The Citizen (Dar es Salaam)

Tanzania: Weak Currency Good for Exports - BOT

A strong national currency is not necessarily healthy for the economy since it makes exports expensive and increases price of goods and services, Bank of Tanzania (BoT) governor Prof Benno Ndulu has said.

Speaking during a meeting in Dar es Salaam yesterday on how to manage the exchange rate fluctuation risks and its impact on business and investment in the country, he said time has come to end the wrong notion and focus on improving export trade.

He told a breakfast meeting hosted by the Tanzania Private Sector Foundation (TPSF) that China's export strength and global trading leadership is based on its weaker currency, the yuan.

He challenged TPSF members to improve production for export to help put in check depreciation of the shilling.

"We ought to improve production of commodities for export. This will play a crucial role in stabilizing the local currency," said BoT chief.

Prof Ndulu said factors causing the depreciation of the shilling are high inflation rate compared to trading partners, the seasonability supply of foreign exchange earnings as well as speculation and movement of major global currencies.

While maintaining that the central bank was unlikely to intervene to bail out the ailing shilling, Prof Ndulu said BoT boasts of foreign reserves of $3.5 billion.

"We have adequate capacity to intervene but doing so would discourage competition. We let the market do its work.
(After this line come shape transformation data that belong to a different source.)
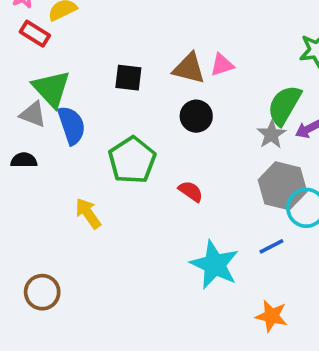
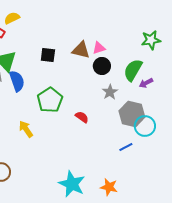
black circle: (196, 116) -> (102, 66), moved
gray star: (271, 134) -> (110, 92), moved
cyan star: (215, 265) -> (72, 184), moved
orange star: (271, 316) -> (109, 187), moved

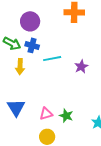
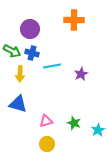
blue triangle: (16, 108) -> (18, 104), moved, turned -42
green star: (66, 116) -> (74, 123), moved

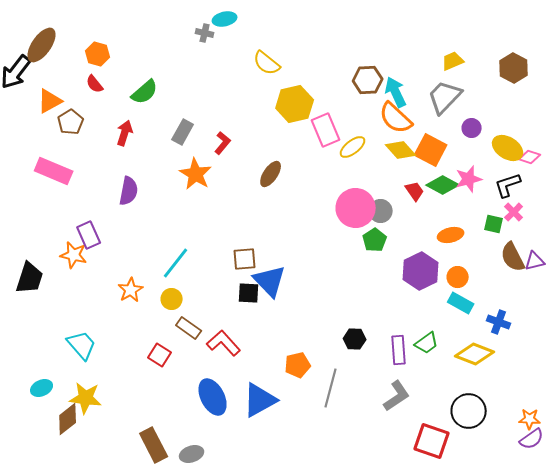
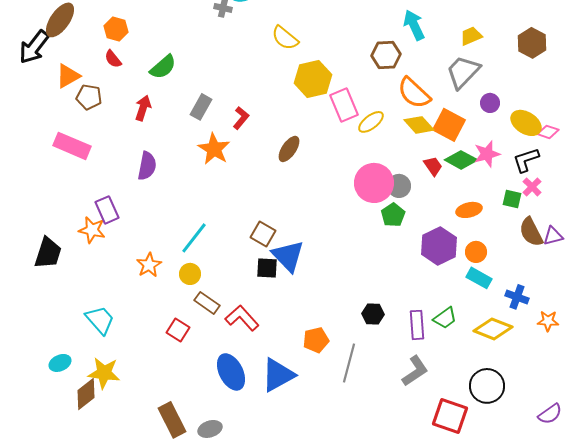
cyan arrow: (396, 92) -> (414, 25), moved
brown pentagon: (71, 122) -> (89, 97), turned -30
brown square: (245, 259) -> (263, 234), turned 35
orange star: (530, 419) -> (548, 321), moved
At the moment, BoT releases through the inter-bank foreign exchange market between $80 and $100 million per month," he said.

The central bank would however intervene if the depreciation goes beyond a set range, according to the governor.

He was optimistic that the shilling would stabilize in the near future owing to foreign exchange earnings from the tourism sector and agriculture exports during the second and third quarter of the year.

"This is a peak season for tourists and harvesting season, we thus expects improvement in supply of foreign exchange. It is also during this period that development partners dish out aid. This means there will be enough foreign exchange in the money market," Prof Ndulu explained.

Among measures that BoT has put in place to address volatility of the shilling against major global currencies, was strengthening of the former by checking on increased inflation.

TPSF chairperson Easter Mkwizu, said the private sector was working to improve productivity for export, but it was being held back by uncontrolled imports into the country.

"We need to check on unnecessary imports in a bid to support local production," remarked Ms Mkwizu.

She noted that the private sector was eager for the stabilization of the local currency to ensure smooth running of businesses.

The Tanzania Exporters Association (TANEXA) executive director, Mr Mtemi Naluyaga, was concerned that the some few dishonest traders import junk products which end up being destroyed by the authorities and thus make the country lose the hard-earned foreign exchange.

"When goods are burnt it means money destroyed," said the business executive.

Mr Naluyaga challenged the private sector to improve production in a bid to guarantee forex earnings throughout the year and do away with seasonality supply.

"Our currency is loosing ground against major currencies...We need to come out and admit our weakness and address the volatility," Mr Naluyaga said.

Artumas Tanzania managing director Salvator Ntomola wondered why it was very easy to acquire foreign currency in Tanzania.

"I am not complaining, but I am concerned on the ease of getting foreign currency in Tanzania. It seems every Tom, Dick and Harry can acquire foreign currency without following any procedures," Mr Ntomola observed.

Tourism, gold and manufacturing were the top foreign exchange earners last year, according to Prof Ndulu. Tourism earned the country $1.3 billion followed by gold exports at $1.2 billion while the manufacturing sector exported goods worth $600 million.